Don't really know where this post should go so decided that it would be here !!

Wild camped last weekend on the B6270, Kirkby Stephen - Richmond and a little West of Keld we chose a lovely place to spend the night, it even had its own running water.

The GPS co-ordinates are 54 degrees 25'38.19N and 2 degrees 16'41.15W.
Viewed on Google the site was obviously photographed in winter.

I hope this is of some use to anyone touring that area. The Wharfedale area was just beautiful although for a first trip out in the new/old van the roads could have been a little wider in places, all good experience though 8O 

Norman.


----------



## Tucano (Jun 9, 2006)

bump


----------



## johnthompson (Jul 29, 2010)

Just been along the A685 Tebay to Kirby Stephen this morning. It was Appleby horse fair last week and there were plenty of places along the roadside where the grass has been eaten away by horses. As far as I am concerned that is OK 

However at most of these places there were piles of full bin bags abandoned and we even saw two discarded gas bottles right on the edge of the road. There is excuse for this behaviour as most of these people have houses to return to or are on "Traveller Sites" where there are disposal facilities.

These so called "travellers" make life difficult for the rest of us to find a place to overnight during the rest of the year because of their behaviour.


----------



## babyrhino (Oct 19, 2006)

Pandora's Box.

Find a nice place and keep it to yourself otherwise it will be ruined forever and local opinion will turn sour.

Just a thought.

Brian


----------



## 747 (Oct 2, 2009)

babyrhino said:


> Pandora's Box.
> 
> Find a nice place and keep it to yourself otherwise it will be ruined forever and local opinion will turn sour.
> 
> ...


I have nearly 3,000 places as POI's on my satnav because people shared.

Thanks Tucano, if you need any help for a particular area, give me a shout.


----------



## aldra (Jul 2, 2009)

I expect the horse fair provides welcome revenue to the area as it is a firmly fixed tradition

Now I don't condone the leaving of rubbish but is it also tradition that the local council collects it?
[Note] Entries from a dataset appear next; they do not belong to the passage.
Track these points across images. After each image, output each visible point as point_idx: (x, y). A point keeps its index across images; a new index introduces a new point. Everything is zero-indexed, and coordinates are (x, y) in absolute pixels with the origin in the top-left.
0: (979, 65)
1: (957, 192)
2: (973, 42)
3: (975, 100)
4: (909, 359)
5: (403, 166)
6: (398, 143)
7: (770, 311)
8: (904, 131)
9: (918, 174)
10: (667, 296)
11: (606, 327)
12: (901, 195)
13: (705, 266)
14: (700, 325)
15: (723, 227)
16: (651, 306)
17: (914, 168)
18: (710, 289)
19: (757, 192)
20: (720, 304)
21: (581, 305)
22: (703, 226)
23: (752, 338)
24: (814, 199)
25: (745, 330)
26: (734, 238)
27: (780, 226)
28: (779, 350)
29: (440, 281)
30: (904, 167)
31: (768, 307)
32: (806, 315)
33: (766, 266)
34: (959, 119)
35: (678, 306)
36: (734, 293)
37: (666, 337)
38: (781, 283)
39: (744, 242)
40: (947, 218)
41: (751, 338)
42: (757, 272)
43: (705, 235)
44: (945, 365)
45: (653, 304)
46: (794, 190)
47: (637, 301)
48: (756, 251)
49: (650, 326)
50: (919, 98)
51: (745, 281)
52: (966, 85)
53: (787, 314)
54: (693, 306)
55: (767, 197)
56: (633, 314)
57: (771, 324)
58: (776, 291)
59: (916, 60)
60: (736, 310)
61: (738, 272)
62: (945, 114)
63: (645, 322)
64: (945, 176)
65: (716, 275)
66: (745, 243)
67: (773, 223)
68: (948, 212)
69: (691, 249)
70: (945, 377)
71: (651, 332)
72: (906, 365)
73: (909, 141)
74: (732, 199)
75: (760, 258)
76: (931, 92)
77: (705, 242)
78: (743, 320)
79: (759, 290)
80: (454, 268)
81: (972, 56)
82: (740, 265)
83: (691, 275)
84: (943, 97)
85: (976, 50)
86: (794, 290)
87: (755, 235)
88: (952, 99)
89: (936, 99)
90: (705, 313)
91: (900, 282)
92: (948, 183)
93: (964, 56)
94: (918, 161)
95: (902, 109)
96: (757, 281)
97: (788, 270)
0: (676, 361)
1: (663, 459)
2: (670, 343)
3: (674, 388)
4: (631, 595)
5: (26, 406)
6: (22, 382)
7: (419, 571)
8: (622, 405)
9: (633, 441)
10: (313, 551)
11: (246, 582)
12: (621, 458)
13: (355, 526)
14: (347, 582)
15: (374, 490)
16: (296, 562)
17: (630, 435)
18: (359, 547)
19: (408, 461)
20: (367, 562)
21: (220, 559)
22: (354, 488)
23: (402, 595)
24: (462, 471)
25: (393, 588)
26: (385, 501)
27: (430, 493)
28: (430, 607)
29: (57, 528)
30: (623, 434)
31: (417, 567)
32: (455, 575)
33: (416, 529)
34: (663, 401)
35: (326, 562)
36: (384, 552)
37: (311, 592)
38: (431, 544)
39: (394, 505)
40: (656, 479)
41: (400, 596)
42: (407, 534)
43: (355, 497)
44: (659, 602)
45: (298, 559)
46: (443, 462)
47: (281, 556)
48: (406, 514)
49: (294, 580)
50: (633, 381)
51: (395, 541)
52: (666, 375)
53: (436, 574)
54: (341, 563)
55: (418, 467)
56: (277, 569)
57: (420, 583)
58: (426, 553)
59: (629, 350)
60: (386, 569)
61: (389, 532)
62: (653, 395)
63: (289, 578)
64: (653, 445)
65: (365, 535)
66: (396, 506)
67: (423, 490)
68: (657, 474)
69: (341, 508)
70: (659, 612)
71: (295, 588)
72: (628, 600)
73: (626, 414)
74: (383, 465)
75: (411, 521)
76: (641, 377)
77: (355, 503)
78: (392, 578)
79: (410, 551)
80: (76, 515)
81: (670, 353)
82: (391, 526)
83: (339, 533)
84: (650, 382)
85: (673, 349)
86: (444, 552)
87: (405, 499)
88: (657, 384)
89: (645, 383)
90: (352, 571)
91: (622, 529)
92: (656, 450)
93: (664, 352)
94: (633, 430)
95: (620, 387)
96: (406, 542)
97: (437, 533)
hence leaving at the side of the road?
Just a thought
Aldra


----------



## johnthompson (Jul 29, 2010)

aldra said:


> I expect the horse fair provides welcome revenue to the area as it is a firmly fixed tradition
> 
> Now I don't condone the leaving of rubbish but is it also tradition that the local council collects it?
> 
> ...


In and around Appleby the authorites do provide facilities. I am talking about litter on roads miles away from the event. There is no excuse for dumping a gas cylinder just because it is empty at any time.


----------